As for Bill Gates, he was the head of one of the most successful software companies in history. He didn’t write the software, he hired the people who hired the people to write the software. His job was to steer it in the right direction. His philanthropic ventures are based on results and not just writing checks. By default, his skills are based on learning what needs to be done and then doing it in the most efficient manner. If he speaks on a topic he’s working on professionally then his opinion is based on his leadership skills dealing with the people doing the work.

This is nonsense. first off you’re using absolutism in an argument. Nobody suggested a distrust of every expert on TV. “Intellectualism” as you call it is the validation of what someone says.
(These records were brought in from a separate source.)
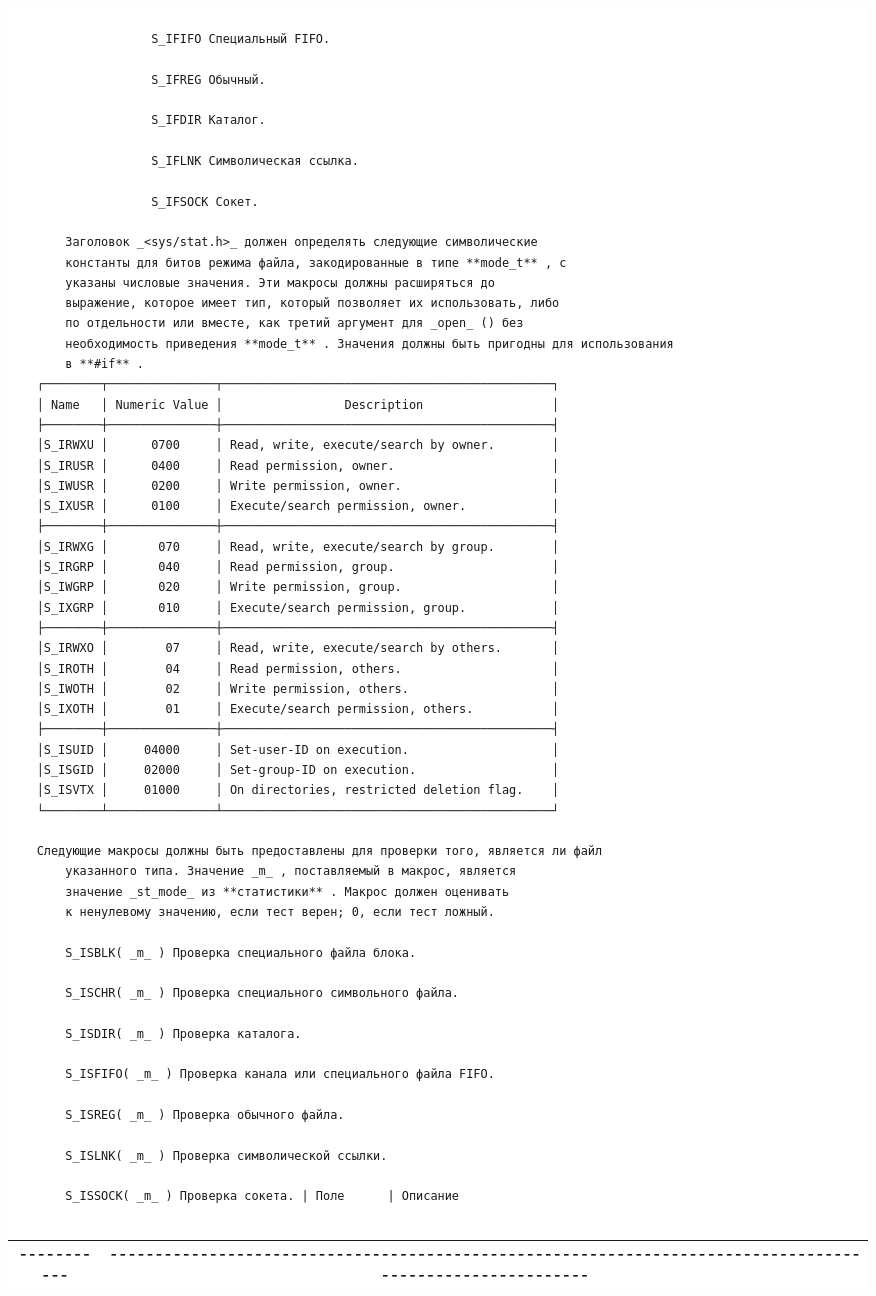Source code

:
 ```

                    S_IFIFO Специальный FIFO. 

                    S_IFREG Обычный. 

                    S_IFDIR Каталог. 

                    S_IFLNK Символическая ссылка. 

                    S_IFSOCK Сокет. 

        Заголовок _<sys/stat.h>_ должен определять следующие символические 
        константы для битов режима файла, закодированные в типе **mode_t** , с 
        указаны числовые значения. Эти макросы должны расширяться до 
        выражение, которое имеет тип, который позволяет их использовать, либо 
        по отдельности или вместе, как третий аргумент для _open_ () без 
        необходимость приведения **mode_t** . Значения должны быть пригодны для использования 
        в **#if** .
    ┌────────┬───────────────┬──────────────────────────────────────────────┐
    │ Name   │ Numeric Value │                 Description                  │
    ├────────┼───────────────┼──────────────────────────────────────────────┤
    │S_IRWXU │      0700     │ Read, write, execute/search by owner.        │
    │S_IRUSR │      0400     │ Read permission, owner.                      │
    │S_IWUSR │      0200     │ Write permission, owner.                     │
    │S_IXUSR │      0100     │ Execute/search permission, owner.            │
    ├────────┼───────────────┼──────────────────────────────────────────────┤
    │S_IRWXG │       070     │ Read, write, execute/search by group.        │
    │S_IRGRP │       040     │ Read permission, group.                      │
    │S_IWGRP │       020     │ Write permission, group.                     │
    │S_IXGRP │       010     │ Execute/search permission, group.            │
    ├────────┼───────────────┼──────────────────────────────────────────────┤
    │S_IRWXO │        07     │ Read, write, execute/search by others.       │
    │S_IROTH │        04     │ Read permission, others.                     │
    │S_IWOTH │        02     │ Write permission, others.                    │
    │S_IXOTH │        01     │ Execute/search permission, others.           │
    ├────────┼───────────────┼──────────────────────────────────────────────┤
    │S_ISUID │     04000     │ Set-user-ID on execution.                    │
    │S_ISGID │     02000     │ Set-group-ID on execution.                   │
    │S_ISVTX │     01000     │ On directories, restricted deletion flag.    │
    └────────┴───────────────┴──────────────────────────────────────────────┘

    Следующие макросы должны быть предоставлены для проверки того, является ли файл 
        указанного типа. Значение _m_ , поставляемый в макрос, является 
        значение _st_mode_ из **статистики** . Макрос должен оценивать 
        к ненулевому значению, если тест верен; 0, если тест ложный. 

        S_ISBLK( _m_ ) Проверка специального файла блока. 

        S_ISCHR( _m_ ) Проверка специального символьного файла. 

        S_ISDIR( _m_ ) Проверка каталога. 

        S_ISFIFO( _m_ ) Проверка канала или специального файла FIFO. 

        S_ISREG( _m_ ) Проверка обычного файла. 

        S_ISLNK( _m_ ) Проверка символической ссылки. 

        S_ISSOCK( _m_ ) Проверка сокета. | Поле      | Описание                                                                                                 


```
| ----------- | ---------------------------------------------------------------------------------------------------------- |
| ----------- | ---------------------------------------------------------------------------------------------------------- |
I learned to question everything I hear from what I thought was a throw-away class in college. It was a course in journalism. It was the best course I ever took bar none. It taught critical thinking and how to validate and question information. The teacher randomly took any newspaper and showed us glaring errors that the readers would miss because they didn’t question what they were reading.

I can give real life examples of how I applied what I learned from that course. if I blindly listened to the specialist doctor treating me I would have lost my leg. He had me go through a number of diagnostic tests which in hindsight were to validate his opinion. By using basic research I was able to bypass the specialist and get my family doctor to do a different test which she scheduled the same day I called her. I was in the hospital the next day and multiple doctors told me I was a day away from losing my leg. Do I have a medical degree? No. Can I validate what I hear? Yes.

I could write a book on how that journalism course changed my life. You shouldn’t trust or distrust information you hear from “experts”. You should validate it using quantifiable methods and understand and be able to recognize agenda-driven information.